▶ Exercise directions: Switch every "scientific name" to "binomial name" in the items that follow, and write out all their lines again with nothing else altered.

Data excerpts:
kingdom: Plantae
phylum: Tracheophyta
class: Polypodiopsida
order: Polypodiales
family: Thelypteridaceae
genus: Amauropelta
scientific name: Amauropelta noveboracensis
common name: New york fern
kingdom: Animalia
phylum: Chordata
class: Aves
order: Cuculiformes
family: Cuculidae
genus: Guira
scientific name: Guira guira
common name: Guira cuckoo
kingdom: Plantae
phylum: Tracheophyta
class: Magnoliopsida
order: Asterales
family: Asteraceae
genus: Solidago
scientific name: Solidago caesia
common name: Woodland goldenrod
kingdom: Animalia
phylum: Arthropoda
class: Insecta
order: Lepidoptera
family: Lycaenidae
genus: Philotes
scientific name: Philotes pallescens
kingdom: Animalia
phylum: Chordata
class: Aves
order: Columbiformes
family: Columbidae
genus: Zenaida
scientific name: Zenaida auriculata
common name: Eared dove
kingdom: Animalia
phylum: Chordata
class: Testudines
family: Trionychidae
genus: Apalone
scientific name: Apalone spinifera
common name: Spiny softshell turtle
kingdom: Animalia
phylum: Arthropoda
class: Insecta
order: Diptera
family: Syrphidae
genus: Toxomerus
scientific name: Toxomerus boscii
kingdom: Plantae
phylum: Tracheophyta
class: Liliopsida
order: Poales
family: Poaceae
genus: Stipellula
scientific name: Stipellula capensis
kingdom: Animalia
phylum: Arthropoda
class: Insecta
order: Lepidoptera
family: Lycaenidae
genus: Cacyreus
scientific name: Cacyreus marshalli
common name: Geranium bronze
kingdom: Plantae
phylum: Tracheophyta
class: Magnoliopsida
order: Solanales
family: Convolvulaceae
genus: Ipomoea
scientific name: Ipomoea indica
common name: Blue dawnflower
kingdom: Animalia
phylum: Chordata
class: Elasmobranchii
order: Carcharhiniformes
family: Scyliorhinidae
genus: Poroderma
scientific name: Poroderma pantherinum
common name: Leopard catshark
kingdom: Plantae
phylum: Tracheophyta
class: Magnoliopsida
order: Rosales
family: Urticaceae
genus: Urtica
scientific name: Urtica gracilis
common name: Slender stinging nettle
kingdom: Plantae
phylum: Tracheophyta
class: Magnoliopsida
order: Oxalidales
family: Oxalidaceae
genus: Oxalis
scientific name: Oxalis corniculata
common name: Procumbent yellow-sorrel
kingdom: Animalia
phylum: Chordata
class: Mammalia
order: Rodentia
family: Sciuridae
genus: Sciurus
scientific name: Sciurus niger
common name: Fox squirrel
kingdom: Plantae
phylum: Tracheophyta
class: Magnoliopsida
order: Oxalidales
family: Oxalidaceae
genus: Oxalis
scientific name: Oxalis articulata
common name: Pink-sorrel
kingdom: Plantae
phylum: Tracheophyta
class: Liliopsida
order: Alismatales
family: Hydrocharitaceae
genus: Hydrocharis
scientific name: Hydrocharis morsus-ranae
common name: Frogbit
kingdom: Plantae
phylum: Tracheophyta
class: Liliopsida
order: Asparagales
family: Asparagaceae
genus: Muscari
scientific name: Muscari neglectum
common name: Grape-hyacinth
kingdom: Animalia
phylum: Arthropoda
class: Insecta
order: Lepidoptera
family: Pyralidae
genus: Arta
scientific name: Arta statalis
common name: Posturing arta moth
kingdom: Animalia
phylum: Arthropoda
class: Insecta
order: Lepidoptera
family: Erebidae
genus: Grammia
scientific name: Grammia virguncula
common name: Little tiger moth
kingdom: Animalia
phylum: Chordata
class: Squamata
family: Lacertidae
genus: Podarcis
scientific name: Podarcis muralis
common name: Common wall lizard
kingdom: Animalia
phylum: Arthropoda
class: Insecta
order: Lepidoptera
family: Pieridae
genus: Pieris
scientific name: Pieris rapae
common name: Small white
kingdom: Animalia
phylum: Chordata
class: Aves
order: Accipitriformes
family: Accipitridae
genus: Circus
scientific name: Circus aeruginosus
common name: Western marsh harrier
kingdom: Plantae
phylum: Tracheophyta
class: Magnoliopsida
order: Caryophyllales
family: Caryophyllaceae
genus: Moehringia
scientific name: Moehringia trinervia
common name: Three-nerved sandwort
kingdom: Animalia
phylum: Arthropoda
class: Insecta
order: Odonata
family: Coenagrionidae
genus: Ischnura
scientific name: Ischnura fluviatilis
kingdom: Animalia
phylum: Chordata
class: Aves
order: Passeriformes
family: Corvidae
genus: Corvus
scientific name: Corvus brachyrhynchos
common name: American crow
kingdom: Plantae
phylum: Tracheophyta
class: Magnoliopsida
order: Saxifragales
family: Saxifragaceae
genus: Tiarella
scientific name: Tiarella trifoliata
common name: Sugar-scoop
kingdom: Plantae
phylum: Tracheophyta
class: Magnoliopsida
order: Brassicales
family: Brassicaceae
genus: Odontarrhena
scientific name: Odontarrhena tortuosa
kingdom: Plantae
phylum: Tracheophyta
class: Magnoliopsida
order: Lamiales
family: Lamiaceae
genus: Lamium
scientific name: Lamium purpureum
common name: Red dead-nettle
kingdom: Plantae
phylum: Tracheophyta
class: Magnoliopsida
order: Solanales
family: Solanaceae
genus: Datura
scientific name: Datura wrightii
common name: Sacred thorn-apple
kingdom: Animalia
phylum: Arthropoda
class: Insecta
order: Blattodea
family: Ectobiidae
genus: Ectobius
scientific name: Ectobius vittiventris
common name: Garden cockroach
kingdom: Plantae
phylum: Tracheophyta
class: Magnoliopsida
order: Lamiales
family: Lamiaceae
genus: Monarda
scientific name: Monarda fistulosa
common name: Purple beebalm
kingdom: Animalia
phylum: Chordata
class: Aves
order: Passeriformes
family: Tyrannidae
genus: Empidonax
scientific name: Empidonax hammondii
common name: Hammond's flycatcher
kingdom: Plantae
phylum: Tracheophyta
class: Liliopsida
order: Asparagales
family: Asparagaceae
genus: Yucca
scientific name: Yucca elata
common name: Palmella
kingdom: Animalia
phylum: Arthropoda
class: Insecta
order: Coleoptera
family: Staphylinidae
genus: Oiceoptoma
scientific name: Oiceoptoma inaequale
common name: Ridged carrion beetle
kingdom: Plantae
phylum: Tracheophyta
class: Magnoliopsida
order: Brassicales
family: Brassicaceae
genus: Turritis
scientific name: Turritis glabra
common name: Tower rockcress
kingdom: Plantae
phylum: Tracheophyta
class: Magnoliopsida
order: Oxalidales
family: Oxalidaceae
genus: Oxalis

▶ Correct response:
kingdom: Plantae
phylum: Tracheophyta
class: Polypodiopsida
order: Polypodiales
family: Thelypteridaceae
genus: Amauropelta
binomial name: Amauropelta noveboracensis
common name: New york fern
kingdom: Animalia
phylum: Chordata
class: Aves
order: Cuculiformes
family: Cuculidae
genus: Guira
binomial name: Guira guira
common name: Guira cuckoo
kingdom: Plantae
phylum: Tracheophyta
class: Magnoliopsida
order: Asterales
family: Asteraceae
genus: Solidago
binomial name: Solidago caesia
common name: Woodland goldenrod
kingdom: Animalia
phylum: Arthropoda
class: Insecta
order: Lepidoptera
family: Lycaenidae
genus: Philotes
binomial name: Philotes pallescens
kingdom: Animalia
phylum: Chordata
class: Aves
order: Columbiformes
family: Columbidae
genus: Zenaida
binomial name: Zenaida auriculata
common name: Eared dove
kingdom: Animalia
phylum: Chordata
class: Testudines
family: Trionychidae
genus: Apalone
binomial name: Apalone spinifera
common name: Spiny softshell turtle
kingdom: Animalia
phylum: Arthropoda
class: Insecta
order: Diptera
family: Syrphidae
genus: Toxomerus
binomial name: Toxomerus boscii
kingdom: Plantae
phylum: Tracheophyta
class: Liliopsida
order: Poales
family: Poaceae
genus: Stipellula
binomial name: Stipellula capensis
kingdom: Animalia
phylum: Arthropoda
class: Insecta
order: Lepidoptera
family: Lycaenidae
genus: Cacyreus
binomial name: Cacyreus marshalli
common name: Geranium bronze
kingdom: Plantae
phylum: Tracheophyta
class: Magnoliopsida
order: Solanales
family: Convolvulaceae
genus: Ipomoea
binomial name: Ipomoea indica
common name: Blue dawnflower
kingdom: Animalia
phylum: Chordata
class: Elasmobranchii
order: Carcharhiniformes
family: Scyliorhinidae
genus: Poroderma
binomial name: Poroderma pantherinum
common name: Leopard catshark
kingdom: Plantae
phylum: Tracheophyta
class: Magnoliopsida
order: Rosales
family: Urticaceae
genus: Urtica
binomial name: Urtica gracilis
common name: Slender stinging nettle
kingdom: Plantae
phylum: Tracheophyta
class: Magnoliopsida
order: Oxalidales
family: Oxalidaceae
genus: Oxalis
binomial name: Oxalis corniculata
common name: Procumbent yellow-sorrel
kingdom: Animalia
phylum: Chordata
class: Mammalia
order: Rodentia
family: Sciuridae
genus: Sciurus
binomial name: Sciurus niger
common name: Fox squirrel
kingdom: Plantae
phylum: Tracheophyta
class: Magnoliopsida
order: Oxalidales
family: Oxalidaceae
genus: Oxalis
binomial name: Oxalis articulata
common name: Pink-sorrel
kingdom: Plantae
phylum: Tracheophyta
class: Liliopsida
order: Alismatales
family: Hydrocharitaceae
genus: Hydrocharis
binomial name: Hydrocharis morsus-ranae
common name: Frogbit
kingdom: Plantae
phylum: Tracheophyta
class: Liliopsida
order: Asparagales
family: Asparagaceae
genus: Muscari
binomial name: Muscari neglectum
common name: Grape-hyacinth
kingdom: Animalia
phylum: Arthropoda
class: Insecta
order: Lepidoptera
family: Pyralidae
genus: Arta
binomial name: Arta statalis
common name: Posturing arta moth
kingdom: Animalia
phylum: Arthropoda
class: Insecta
order: Lepidoptera
family: Erebidae
genus: Grammia
binomial name: Grammia virguncula
common name: Little tiger moth
kingdom: Animalia
phylum: Chordata
class: Squamata
family: Lacertidae
genus: Podarcis
binomial name: Podarcis muralis
common name: Common wall lizard
kingdom: Animalia
phylum: Arthropoda
class: Insecta
order: Lepidoptera
family: Pieridae
genus: Pieris
binomial name: Pieris rapae
common name: Small white
kingdom: Animalia
phylum: Chordata
class: Aves
order: Accipitriformes
family: Accipitridae
genus: Circus
binomial name: Circus aeruginosus
common name: Western marsh harrier
kingdom: Plantae
phylum: Tracheophyta
class: Magnoliopsida
order: Caryophyllales
family: Caryophyllaceae
genus: Moehringia
binomial name: Moehringia trinervia
common name: Three-nerved sandwort
kingdom: Animalia
phylum: Arthropoda
class: Insecta
order: Odonata
family: Coenagrionidae
genus: Ischnura
binomial name: Ischnura fluviatilis
kingdom: Animalia
phylum: Chordata
class: Aves
order: Passeriformes
family: Corvidae
genus: Corvus
binomial name: Corvus brachyrhynchos
common name: American crow
kingdom: Plantae
phylum: Tracheophyta
class: Magnoliopsida
order: Saxifragales
family: Saxifragaceae
genus: Tiarella
binomial name: Tiarella trifoliata
common name: Sugar-scoop
kingdom: Plantae
phylum: Tracheophyta
class: Magnoliopsida
order: Brassicales
family: Brassicaceae
genus: Odontarrhena
binomial name: Odontarrhena tortuosa
kingdom: Plantae
phylum: Tracheophyta
class: Magnoliopsida
order: Lamiales
family: Lamiaceae
genus: Lamium
binomial name: Lamium purpureum
common name: Red dead-nettle
kingdom: Plantae
phylum: Tracheophyta
class: Magnoliopsida
order: Solanales
family: Solanaceae
genus: Datura
binomial name: Datura wrightii
common name: Sacred thorn-apple
kingdom: Animalia
phylum: Arthropoda
class: Insecta
order: Blattodea
family: Ectobiidae
genus: Ectobius
binomial name: Ectobius vittiventris
common name: Garden cockroach
kingdom: Plantae
phylum: Tracheophyta
class: Magnoliopsida
order: Lamiales
family: Lamiaceae
genus: Monarda
binomial name: Monarda fistulosa
common name: Purple beebalm
kingdom: Animalia
phylum: Chordata
class: Aves
order: Passeriformes
family: Tyrannidae
genus: Empidonax
binomial name: Empidonax hammondii
common name: Hammond's flycatcher
kingdom: Plantae
phylum: Tracheophyta
class: Liliopsida
order: Asparagales
family: Asparagaceae
genus: Yucca
binomial name: Yucca elata
common name: Palmella
kingdom: Animalia
phylum: Arthropoda
class: Insecta
order: Coleoptera
family: Staphylinidae
genus: Oiceoptoma
binomial name: Oiceoptoma inaequale
common name: Ridged carrion beetle
kingdom: Plantae
phylum: Tracheophyta
class: Magnoliopsida
order: Brassicales
family: Brassicaceae
genus: Turritis
binomial name: Turritis glabra
common name: Tower rockcress
kingdom: Plantae
phylum: Tracheophyta
class: Magnoliopsida
order: Oxalidales
family: Oxalidaceae
genus: Oxalis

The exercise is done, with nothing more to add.